Pumps rarely run at their stated wattage.
I found a wide variation in usage from different MH ballast in the past. Electronic seemed within reason but a 400w magnetic ballast could be using 475W.

I used the kill-o-watt meter on some things around the house last year. Couple of box fans we where running used 125w each. Considering they were on all the time it may have been better to run the AC for an hour or so. lol
Ok, I already ordered that device from Amazon. I love measuring stuff!

Let me rephrase my question:

I understand that there are going to be variances between actual power used and a devices rating. Also, I can see that a lighting fixture that uses an x watt bulb will actually consume (x - y where y = ballast/resistance/heat loss/other power drains) in reality.

However, would it be safe to say that in theory a 50 watt incandescent would use the same as a 50 watt T5, which would use the same as a 50 watt T5HO or a 50 watt MH?

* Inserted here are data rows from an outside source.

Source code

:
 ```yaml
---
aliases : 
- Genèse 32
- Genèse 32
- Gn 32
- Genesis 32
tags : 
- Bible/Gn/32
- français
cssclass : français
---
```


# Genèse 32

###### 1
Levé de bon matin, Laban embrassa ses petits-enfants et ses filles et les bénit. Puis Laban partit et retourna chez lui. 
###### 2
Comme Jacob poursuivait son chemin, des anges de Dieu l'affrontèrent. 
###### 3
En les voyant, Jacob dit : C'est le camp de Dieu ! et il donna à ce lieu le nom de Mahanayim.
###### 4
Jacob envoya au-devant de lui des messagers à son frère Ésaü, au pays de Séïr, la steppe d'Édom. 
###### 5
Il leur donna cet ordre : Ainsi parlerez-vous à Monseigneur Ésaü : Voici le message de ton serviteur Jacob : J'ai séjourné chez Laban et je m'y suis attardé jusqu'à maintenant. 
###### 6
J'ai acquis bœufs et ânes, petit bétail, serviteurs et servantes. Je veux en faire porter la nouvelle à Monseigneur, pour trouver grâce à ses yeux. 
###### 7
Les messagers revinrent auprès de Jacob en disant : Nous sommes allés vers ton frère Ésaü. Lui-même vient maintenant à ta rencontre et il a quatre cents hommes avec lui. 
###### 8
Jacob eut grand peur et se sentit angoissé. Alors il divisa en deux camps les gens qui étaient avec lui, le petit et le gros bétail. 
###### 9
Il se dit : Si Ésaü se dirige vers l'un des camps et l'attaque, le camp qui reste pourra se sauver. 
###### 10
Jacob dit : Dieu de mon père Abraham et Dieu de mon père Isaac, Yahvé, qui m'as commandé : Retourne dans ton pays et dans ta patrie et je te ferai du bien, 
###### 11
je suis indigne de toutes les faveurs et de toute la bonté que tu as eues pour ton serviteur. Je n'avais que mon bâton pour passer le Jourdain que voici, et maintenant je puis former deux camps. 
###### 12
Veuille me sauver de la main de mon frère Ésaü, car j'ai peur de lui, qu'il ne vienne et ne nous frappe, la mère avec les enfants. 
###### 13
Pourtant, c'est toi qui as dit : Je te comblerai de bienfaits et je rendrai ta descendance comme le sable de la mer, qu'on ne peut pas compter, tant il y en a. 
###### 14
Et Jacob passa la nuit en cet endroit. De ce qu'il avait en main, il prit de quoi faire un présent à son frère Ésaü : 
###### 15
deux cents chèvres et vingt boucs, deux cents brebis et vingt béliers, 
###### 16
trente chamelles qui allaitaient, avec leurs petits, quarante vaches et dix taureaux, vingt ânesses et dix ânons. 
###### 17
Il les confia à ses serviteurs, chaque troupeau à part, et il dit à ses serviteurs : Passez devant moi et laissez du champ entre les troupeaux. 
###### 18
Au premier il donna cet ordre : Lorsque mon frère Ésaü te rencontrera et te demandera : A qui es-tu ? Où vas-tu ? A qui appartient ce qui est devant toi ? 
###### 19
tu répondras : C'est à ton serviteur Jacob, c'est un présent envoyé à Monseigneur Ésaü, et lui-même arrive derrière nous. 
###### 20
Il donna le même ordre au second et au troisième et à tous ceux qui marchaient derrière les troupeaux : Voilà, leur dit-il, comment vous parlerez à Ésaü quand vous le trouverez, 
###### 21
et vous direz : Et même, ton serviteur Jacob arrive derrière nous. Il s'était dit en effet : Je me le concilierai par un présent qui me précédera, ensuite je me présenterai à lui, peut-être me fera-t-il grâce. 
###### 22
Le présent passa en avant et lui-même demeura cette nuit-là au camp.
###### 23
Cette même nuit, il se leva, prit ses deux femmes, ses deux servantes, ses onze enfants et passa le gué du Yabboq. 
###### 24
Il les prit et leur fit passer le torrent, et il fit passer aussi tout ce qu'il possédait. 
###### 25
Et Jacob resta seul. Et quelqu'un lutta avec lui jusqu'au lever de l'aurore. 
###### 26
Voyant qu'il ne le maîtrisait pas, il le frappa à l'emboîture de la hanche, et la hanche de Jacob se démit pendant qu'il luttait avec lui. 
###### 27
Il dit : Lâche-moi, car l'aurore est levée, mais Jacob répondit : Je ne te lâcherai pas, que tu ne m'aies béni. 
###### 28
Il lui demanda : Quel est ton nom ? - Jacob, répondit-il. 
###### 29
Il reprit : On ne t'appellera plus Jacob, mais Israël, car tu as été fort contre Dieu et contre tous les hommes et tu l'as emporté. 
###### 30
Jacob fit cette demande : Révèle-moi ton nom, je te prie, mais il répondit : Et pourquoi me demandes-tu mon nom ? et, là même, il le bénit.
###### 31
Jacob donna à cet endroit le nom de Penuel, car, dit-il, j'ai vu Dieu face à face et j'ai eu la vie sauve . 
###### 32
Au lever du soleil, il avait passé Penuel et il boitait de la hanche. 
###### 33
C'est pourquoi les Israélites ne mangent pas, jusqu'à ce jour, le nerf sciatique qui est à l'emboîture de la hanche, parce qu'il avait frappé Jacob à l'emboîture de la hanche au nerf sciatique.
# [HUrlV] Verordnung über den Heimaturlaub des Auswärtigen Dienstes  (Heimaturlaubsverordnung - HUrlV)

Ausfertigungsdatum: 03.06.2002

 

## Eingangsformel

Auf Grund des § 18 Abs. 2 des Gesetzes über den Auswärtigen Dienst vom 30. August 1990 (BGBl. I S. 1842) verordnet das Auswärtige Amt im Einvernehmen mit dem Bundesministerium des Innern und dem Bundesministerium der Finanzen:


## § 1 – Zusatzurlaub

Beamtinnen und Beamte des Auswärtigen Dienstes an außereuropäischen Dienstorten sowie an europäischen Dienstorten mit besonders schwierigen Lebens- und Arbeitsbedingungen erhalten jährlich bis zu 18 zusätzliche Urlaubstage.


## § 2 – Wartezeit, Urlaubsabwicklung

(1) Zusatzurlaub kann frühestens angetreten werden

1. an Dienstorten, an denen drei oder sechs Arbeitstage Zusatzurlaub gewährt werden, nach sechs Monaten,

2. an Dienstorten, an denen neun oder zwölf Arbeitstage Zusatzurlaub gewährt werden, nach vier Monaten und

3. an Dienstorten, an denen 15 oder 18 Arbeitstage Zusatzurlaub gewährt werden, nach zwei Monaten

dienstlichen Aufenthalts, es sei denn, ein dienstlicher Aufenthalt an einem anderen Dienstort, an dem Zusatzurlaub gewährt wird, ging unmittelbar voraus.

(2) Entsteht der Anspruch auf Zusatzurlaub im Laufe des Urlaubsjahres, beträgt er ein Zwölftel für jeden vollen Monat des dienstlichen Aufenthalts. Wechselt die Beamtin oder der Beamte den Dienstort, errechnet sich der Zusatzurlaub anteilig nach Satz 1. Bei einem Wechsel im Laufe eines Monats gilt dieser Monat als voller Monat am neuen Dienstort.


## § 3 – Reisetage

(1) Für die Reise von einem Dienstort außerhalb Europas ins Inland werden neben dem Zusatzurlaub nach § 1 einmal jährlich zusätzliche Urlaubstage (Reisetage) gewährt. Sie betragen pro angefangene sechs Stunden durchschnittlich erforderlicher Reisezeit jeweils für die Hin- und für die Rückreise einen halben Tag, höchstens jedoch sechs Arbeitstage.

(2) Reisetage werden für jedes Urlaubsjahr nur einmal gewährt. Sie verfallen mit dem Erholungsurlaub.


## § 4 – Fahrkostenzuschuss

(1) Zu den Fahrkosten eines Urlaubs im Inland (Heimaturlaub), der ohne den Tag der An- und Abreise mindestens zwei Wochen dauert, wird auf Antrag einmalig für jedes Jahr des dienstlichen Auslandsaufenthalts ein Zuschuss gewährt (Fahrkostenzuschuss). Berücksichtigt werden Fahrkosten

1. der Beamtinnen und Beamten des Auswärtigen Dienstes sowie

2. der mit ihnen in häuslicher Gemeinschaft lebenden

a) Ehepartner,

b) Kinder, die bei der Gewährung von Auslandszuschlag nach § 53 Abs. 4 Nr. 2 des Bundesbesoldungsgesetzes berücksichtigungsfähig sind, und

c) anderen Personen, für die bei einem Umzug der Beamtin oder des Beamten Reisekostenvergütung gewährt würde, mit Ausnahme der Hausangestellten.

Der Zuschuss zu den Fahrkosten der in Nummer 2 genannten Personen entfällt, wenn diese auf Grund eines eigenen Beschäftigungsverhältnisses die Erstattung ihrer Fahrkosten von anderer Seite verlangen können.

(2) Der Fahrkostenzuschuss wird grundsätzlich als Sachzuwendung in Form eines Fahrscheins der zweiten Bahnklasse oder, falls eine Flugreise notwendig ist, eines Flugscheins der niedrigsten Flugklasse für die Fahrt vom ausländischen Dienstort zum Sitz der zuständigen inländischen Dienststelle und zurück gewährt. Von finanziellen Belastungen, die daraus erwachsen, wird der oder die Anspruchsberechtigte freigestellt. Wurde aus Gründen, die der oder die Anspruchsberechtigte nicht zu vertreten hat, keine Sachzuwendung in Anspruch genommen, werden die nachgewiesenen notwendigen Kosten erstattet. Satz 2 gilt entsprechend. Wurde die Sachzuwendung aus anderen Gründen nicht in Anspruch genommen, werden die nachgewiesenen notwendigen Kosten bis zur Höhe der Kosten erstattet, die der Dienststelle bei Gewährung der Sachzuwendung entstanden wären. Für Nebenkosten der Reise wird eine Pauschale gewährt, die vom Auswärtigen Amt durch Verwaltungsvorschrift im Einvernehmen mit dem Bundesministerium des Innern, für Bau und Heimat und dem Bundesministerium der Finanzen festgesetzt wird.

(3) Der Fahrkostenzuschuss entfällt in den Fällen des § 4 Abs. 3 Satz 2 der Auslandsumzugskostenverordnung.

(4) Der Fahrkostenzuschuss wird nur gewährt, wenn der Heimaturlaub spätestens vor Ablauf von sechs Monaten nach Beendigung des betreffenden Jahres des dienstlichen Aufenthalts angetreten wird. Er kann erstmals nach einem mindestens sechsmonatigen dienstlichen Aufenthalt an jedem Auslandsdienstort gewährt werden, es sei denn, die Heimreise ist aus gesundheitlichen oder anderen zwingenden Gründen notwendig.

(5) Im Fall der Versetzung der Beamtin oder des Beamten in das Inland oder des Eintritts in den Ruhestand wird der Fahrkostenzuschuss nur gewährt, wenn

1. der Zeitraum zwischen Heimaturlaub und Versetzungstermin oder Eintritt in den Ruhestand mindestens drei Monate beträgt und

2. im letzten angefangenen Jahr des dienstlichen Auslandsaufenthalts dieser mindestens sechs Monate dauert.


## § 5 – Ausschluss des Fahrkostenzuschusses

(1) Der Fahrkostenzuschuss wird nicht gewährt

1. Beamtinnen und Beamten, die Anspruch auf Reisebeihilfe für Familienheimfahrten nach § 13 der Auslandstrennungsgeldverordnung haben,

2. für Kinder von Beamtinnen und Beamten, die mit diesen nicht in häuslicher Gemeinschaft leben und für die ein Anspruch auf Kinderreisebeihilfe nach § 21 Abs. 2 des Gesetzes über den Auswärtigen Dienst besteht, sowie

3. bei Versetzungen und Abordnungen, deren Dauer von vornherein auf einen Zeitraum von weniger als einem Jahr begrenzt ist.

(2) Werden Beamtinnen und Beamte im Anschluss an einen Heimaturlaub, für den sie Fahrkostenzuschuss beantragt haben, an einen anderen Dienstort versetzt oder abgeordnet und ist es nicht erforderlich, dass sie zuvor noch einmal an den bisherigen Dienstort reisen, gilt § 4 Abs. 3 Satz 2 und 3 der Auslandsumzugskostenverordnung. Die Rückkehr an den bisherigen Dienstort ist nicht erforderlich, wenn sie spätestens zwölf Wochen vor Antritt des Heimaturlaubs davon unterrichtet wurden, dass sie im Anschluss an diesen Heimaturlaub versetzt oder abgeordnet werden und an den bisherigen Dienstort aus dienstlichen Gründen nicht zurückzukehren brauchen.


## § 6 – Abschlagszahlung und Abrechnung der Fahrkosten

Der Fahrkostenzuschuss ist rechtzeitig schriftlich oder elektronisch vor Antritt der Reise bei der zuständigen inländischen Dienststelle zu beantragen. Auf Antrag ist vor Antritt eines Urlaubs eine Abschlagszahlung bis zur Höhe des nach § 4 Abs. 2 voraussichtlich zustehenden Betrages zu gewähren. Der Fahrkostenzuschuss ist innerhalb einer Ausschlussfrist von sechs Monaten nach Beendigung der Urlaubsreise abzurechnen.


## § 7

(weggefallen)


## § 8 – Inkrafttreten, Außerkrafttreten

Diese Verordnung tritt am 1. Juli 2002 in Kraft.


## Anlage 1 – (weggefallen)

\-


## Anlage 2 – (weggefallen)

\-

Given that each fixture has it's own level of efficiency and overhead, would you expect them to all be in the same ballpark? It seems that they would all be expected to measure quite closely to each other in actual electrical use.
ballpark yes but incandescents have no ballast. even ballasts can very in there draw the electronic ones are more efficient then the regular ones and leds claim very low wattage but you need a transformer and a driver to run them
This should be interesting. I'm looking forward to getting that device and measuring everything I can think of!
This should be interesting. I'm looking forward to getting that device and measuring everything I can think of!
it's the best way amprobes and math are a pita and don't account for Fluctuations in wattage
One place to start is to know how much energy the system is actually using. I have a KiloWatt meter plugged inline. The meter tells me how many watts the system use on average over a day. It's really handy!
I just went through this with my wife. She was questioning what my new tank was going to cost us per month on the electric bill. I simply added all the rated wattages on everything I was going to run and then added an extra 50 watts as a buffer. Multiplied the total wattage of things that would run constantly then added total wattage of equipment that would be on a cycle and multiplied it by the 22c/KwH it costs here in the Philly area. Seems like you're looking for a slightly more precise measurement though. Im interested to see what you get out of that wattage meter. Could be something I'd invest in soon....
they make these http://energymonitor.com/Products.html to monitor whole house usage I've seen them cheeper but can't remenber where maybe ebay
I work for the local utility company and have done some work with Smart Grid Technology in our substations for our distribution system. Related to this, soon some of our customers will be able to monitor their energy consumption in their homes as part of a pilot program. Seeing how their seems to be a large push for clean energy and reducing the demand, being able to monitor your household usage will become the norm for many in the near future.
Monitoring the whole house seems useful, but to really reduce power consumption it seems like you want to assess each device/item individually. I am exited to get that thing!